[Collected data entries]
Start of Block
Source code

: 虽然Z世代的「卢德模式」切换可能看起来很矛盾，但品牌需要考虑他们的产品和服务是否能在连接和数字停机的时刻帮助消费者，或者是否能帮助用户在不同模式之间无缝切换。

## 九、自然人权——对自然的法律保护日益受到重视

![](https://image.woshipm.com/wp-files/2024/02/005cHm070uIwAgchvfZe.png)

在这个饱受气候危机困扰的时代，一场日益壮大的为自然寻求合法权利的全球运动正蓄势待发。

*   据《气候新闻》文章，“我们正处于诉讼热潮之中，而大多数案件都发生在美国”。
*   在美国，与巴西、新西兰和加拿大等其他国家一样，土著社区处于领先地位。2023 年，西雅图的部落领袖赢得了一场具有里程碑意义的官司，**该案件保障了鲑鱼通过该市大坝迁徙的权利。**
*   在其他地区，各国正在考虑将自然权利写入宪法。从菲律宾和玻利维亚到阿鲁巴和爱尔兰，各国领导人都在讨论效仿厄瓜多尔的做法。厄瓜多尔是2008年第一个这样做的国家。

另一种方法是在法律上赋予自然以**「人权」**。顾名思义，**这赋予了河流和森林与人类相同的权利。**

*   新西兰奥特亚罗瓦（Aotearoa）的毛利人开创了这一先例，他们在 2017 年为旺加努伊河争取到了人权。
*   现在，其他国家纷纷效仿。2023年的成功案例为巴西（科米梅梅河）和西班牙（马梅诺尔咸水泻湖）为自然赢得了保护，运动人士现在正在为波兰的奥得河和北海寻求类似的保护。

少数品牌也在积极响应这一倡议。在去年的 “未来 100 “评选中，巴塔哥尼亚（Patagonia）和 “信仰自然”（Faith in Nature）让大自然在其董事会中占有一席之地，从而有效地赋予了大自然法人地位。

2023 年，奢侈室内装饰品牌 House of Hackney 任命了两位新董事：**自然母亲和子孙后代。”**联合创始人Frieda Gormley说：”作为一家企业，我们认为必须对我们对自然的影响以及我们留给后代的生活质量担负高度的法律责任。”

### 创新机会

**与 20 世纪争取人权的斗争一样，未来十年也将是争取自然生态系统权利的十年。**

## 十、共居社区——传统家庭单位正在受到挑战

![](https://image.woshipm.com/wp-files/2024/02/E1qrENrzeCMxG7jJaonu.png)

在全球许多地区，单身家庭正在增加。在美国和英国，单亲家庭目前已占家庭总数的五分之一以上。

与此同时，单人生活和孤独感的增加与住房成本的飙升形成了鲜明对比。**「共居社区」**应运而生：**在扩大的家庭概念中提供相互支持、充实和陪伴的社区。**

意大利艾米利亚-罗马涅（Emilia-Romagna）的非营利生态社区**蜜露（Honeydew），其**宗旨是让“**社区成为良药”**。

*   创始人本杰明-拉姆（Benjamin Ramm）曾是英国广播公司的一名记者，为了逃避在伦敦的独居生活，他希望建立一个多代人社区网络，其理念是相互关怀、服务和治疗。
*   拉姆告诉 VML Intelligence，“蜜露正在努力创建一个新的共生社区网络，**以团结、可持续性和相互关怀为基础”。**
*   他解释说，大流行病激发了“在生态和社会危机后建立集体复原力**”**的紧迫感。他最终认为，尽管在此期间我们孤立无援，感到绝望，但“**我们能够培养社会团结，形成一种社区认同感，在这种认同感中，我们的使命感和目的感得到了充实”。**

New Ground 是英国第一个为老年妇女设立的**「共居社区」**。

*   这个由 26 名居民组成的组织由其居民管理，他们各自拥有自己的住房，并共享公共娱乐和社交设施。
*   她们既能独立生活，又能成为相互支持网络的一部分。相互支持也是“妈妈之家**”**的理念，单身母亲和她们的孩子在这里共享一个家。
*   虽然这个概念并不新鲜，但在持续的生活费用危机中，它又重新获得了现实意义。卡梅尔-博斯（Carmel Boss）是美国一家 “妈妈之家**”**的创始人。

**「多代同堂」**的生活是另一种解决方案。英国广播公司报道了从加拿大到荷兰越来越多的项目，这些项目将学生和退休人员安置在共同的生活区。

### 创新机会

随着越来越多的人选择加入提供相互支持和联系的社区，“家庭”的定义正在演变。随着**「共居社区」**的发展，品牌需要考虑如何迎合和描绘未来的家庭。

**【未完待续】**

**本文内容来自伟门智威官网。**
End of Block
TRY IT: Produce a verbatim copy of each record above.

REPLY TO THE TASK:
Source code

: 虽然Z世代的「卢德模式」切换可能看起来很矛盾，但品牌需要考虑他们的产品和服务是否能在连接和数字停机的时刻帮助消费者，或者是否能帮助用户在不同模式之间无缝切换。

## 九、自然人权——对自然的法律保护日益受到重视

![](https://image.woshipm.com/wp-files/2024/02/005cHm070uIwAgchvfZe.png)

在这个饱受气候危机困扰的时代，一场日益壮大的为自然寻求合法权利的全球运动正蓄势待发。

*   据《气候新闻》文章，“我们正处于诉讼热潮之中，而大多数案件都发生在美国”。
*   在美国，与巴西、新西兰和加拿大等其他国家一样，土著社区处于领先地位。2023 年，西雅图的部落领袖赢得了一场具有里程碑意义的官司，**该案件保障了鲑鱼通过该市大坝迁徙的权利。**
*   在其他地区，各国正在考虑将自然权利写入宪法。从菲律宾和玻利维亚到阿鲁巴和爱尔兰，各国领导人都在讨论效仿厄瓜多尔的做法。厄瓜多尔是2008年第一个这样做的国家。

另一种方法是在法律上赋予自然以**「人权」**。顾名思义，**这赋予了河流和森林与人类相同的权利。**

*   新西兰奥特亚罗瓦（Aotearoa）的毛利人开创了这一先例，他们在 2017 年为旺加努伊河争取到了人权。
*   现在，其他国家纷纷效仿。2023年的成功案例为巴西（科米梅梅河）和西班牙（马梅诺尔咸水泻湖）为自然赢得了保护，运动人士现在正在为波兰的奥得河和北海寻求类似的保护。

少数品牌也在积极响应这一倡议。在去年的 “未来 100 “评选中，巴塔哥尼亚（Patagonia）和 “信仰自然”（Faith in Nature）让大自然在其董事会中占有一席之地，从而有效地赋予了大自然法人地位。

2023 年，奢侈室内装饰品牌 House of Hackney 任命了两位新董事：**自然母亲和子孙后代。”**联合创始人Frieda Gormley说：”作为一家企业，我们认为必须对我们对自然的影响以及我们留给后代的生活质量担负高度的法律责任。”

### 创新机会

**与 20 世纪争取人权的斗争一样，未来十年也将是争取自然生态系统权利的十年。**

## 十、共居社区——传统家庭单位正在受到挑战

![](https://image.woshipm.com/wp-files/2024/02/E1qrENrzeCMxG7jJaonu.png)

在全球许多地区，单身家庭正在增加。在美国和英国，单亲家庭目前已占家庭总数的五分之一以上。

与此同时，单人生活和孤独感的增加与住房成本的飙升形成了鲜明对比。**「共居社区」**应运而生：**在扩大的家庭概念中提供相互支持、充实和陪伴的社区。**

意大利艾米利亚-罗马涅（Emilia-Romagna）的非营利生态社区**蜜露（Honeydew），其**宗旨是让“**社区成为良药”**。

*   创始人本杰明-拉姆（Benjamin Ramm）曾是英国广播公司的一名记者，为了逃避在伦敦的独居生活，他希望建立一个多代人社区网络，其理念是相互关怀、服务和治疗。
*   拉姆告诉 VML Intelligence，“蜜露正在努力创建一个新的共生社区网络，**以团结、可持续性和相互关怀为基础”。**
*   他解释说，大流行病激发了“在生态和社会危机后建立集体复原力**”**的紧迫感。他最终认为，尽管在此期间我们孤立无援，感到绝望，但“**我们能够培养社会团结，形成一种社区认同感，在这种认同感中，我们的使命感和目的感得到了充实”。**

New Ground 是英国第一个为老年妇女设立的**「共居社区」**。

*   这个由 26 名居民组成的组织由其居民管理，他们各自拥有自己的住房，并共享公共娱乐和社交设施。
*   她们既能独立生活，又能成为相互支持网络的一部分。相互支持也是“妈妈之家**”**的理念，单身母亲和她们的孩子在这里共享一个家。
*   虽然这个概念并不新鲜，但在持续的生活费用危机中，它又重新获得了现实意义。卡梅尔-博斯（Carmel Boss）是美国一家 “妈妈之家**”**的创始人。

**「多代同堂」**的生活是另一种解决方案。英国广播公司报道了从加拿大到荷兰越来越多的项目，这些项目将学生和退休人员安置在共同的生活区。

### 创新机会

随着越来越多的人选择加入提供相互支持和联系的社区，“家庭”的定义正在演变。随着**「共居社区」**的发展，品牌需要考虑如何迎合和描绘未来的家庭。

**【未完待续】**

**本文内容来自伟门智威官网。**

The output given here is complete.